Doctor: “What do you mean?”
Me: “I guess I’m wondering what the most breathable dailies are for the other brands?”
Doctor: “Oh, you can’t compare the lenses like that. [Insert a bunch of technical optometrist speak about the chemical makeup of different contact lenses]”
I’m in no position to argue with years of medical training; asking for the “most breathable” lenses was a major oversimplification, sure. But my doctor didn’t have much success getting buy-in for the lenses he recommended by speaking jargon. As a patient, I’m expecting him to recognize the spirit of my question and the underlying concerns motivating it, and respond in kind. I’m expecting, in essence, for him to tell me a story.
Storytelling is traditionally viewed as the domain of marketing departments, journalists, and recluse novelists holed up in cabins. The truth is that it touches every aspect of our personal and professional lives. You tell a story about yourself every day through the clothes you wear, the food you eat, the entertainment you consume, and the people with whom you choose to spend your free time.
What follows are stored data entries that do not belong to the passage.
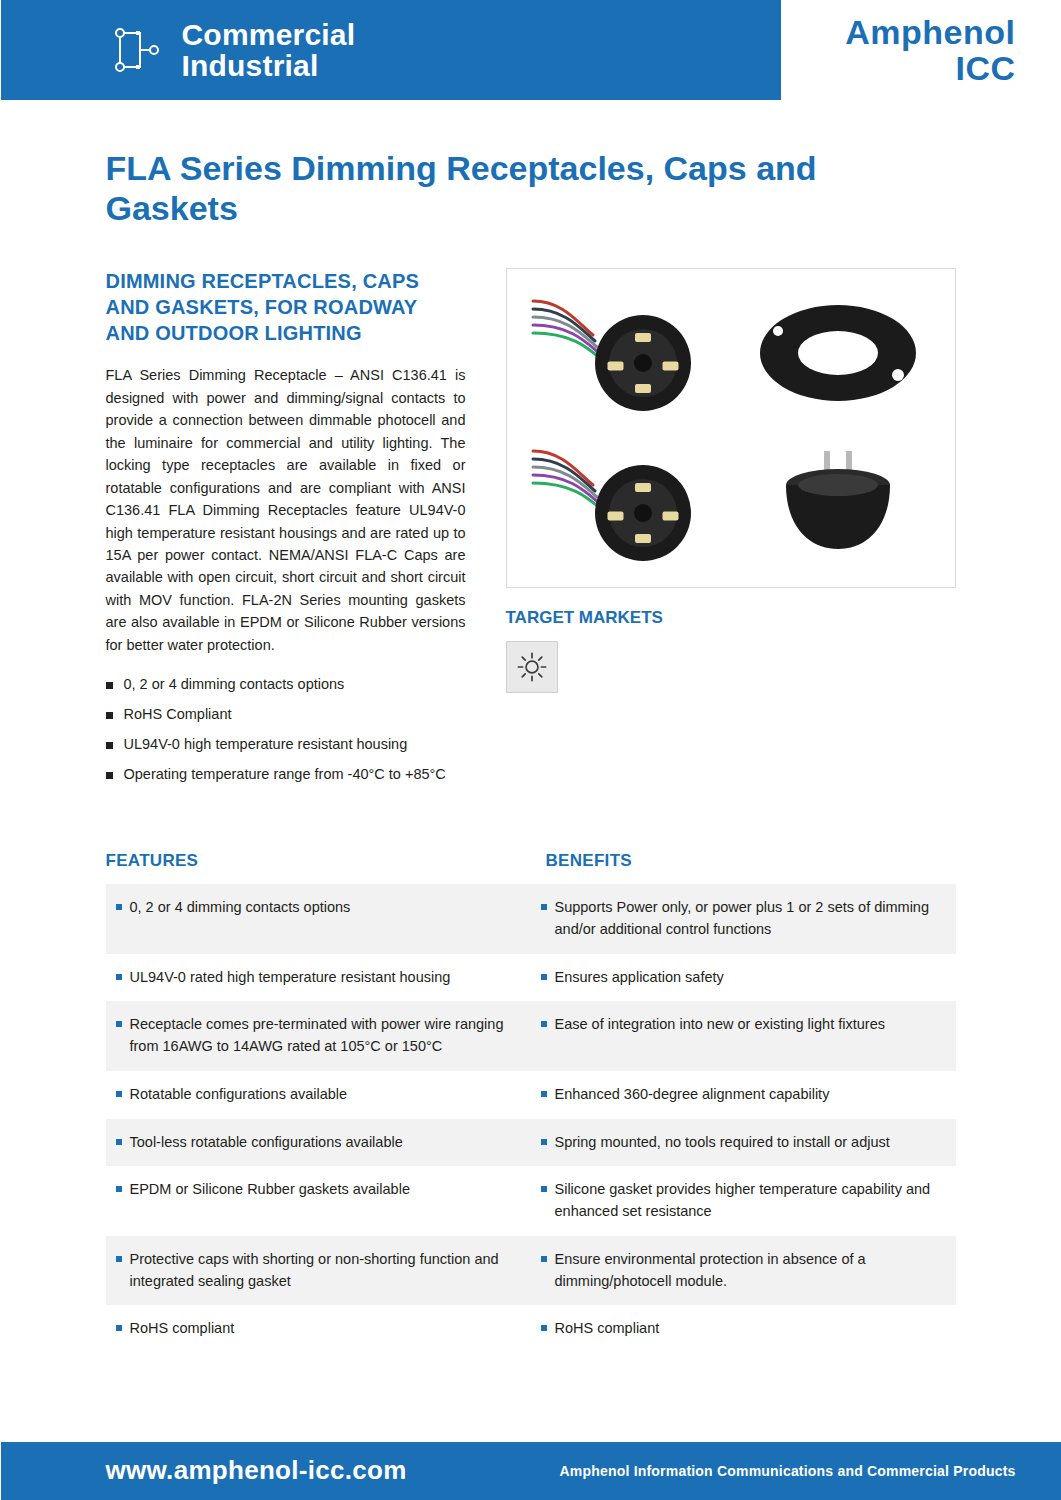Commercial
Industrial
Amphenol
ICC
FLA Series Dimming Receptacles, Caps and Gaskets
Dimming Receptacles, Caps and Gaskets, for Roadway and Outdoor Lighting
FLA Series Dimming Receptacle – ANSI C136.41 is designed with power and dimming/signal contacts to provide a connection between dimmable photocell and the luminaire for commercial and utility lighting. The locking type receptacles are available in fixed or rotatable configurations and are compliant with ANSI C136.41 FLA Dimming Receptacles feature UL94V-0 high temperature resistant housings and are rated up to 15A per power contact. NEMA/ANSI FLA-C Caps are available with open circuit, short circuit and short circuit with MOV function. FLA-2N Series mounting gaskets are also available in EPDM or Silicone Rubber versions for better water protection.
0, 2 or 4 dimming contacts options
RoHS Compliant
UL94V-0 high temperature resistant housing
Operating temperature range from -40°C to +85°C
Target Markets
Features
Benefits
| 0, 2 or 4 dimming contacts options | Supports Power only, or power plus 1 or 2 sets of dimming and/or additional control functions |
| UL94V-0 rated high temperature resistant housing | Ensures application safety |
| Receptacle comes pre-terminated with power wire ranging from 16AWG to 14AWG rated at 105°C or 150°C | Ease of integration into new or existing light fixtures |
| Rotatable configurations available | Enhanced 360-degree alignment capability |
| Tool-less rotatable configurations available | Spring mounted, no tools required to install or adjust |
| EPDM or Silicone Rubber gaskets available | Silicone gasket provides higher temperature capability and enhanced set resistance |
| Protective caps with shorting or non-shorting function and integrated sealing gasket | Ensure environmental protection in absence of a dimming/photocell module. |
| RoHS compliant | RoHS compliant |
www.amphenol-icc.com
Amphenol Information Communications and Commercial Products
On the job, storytelling is the skill of pulling back from the details of your day-to-day activities to help people understand why any of it matters.
Designers translate pixels and typefaces (among other things) into a visual identity.
Marketers translate specs and features into a product’s value prop and associated emotional benefits.
Doctors translate symptoms and medical histories into a diagnosis and treatment plan.
Lawyers translate precedents and statutes into a compelling case.
Bankers translate interest rate movements and investor sentiment into a capital raising strategy.
Whether it’s stated in your job description or not, storytelling is one of those intangibles that distinguishes out-performers across the board. Everyone can benefit from becoming a better storyteller and there are an endless number of mediums through which to develop the skills—writing, speaking, visual arts, movement, sound, physical design, etc. Find one that inspires you and practice, practice, practice, until you excel at it. (And then practice some more.)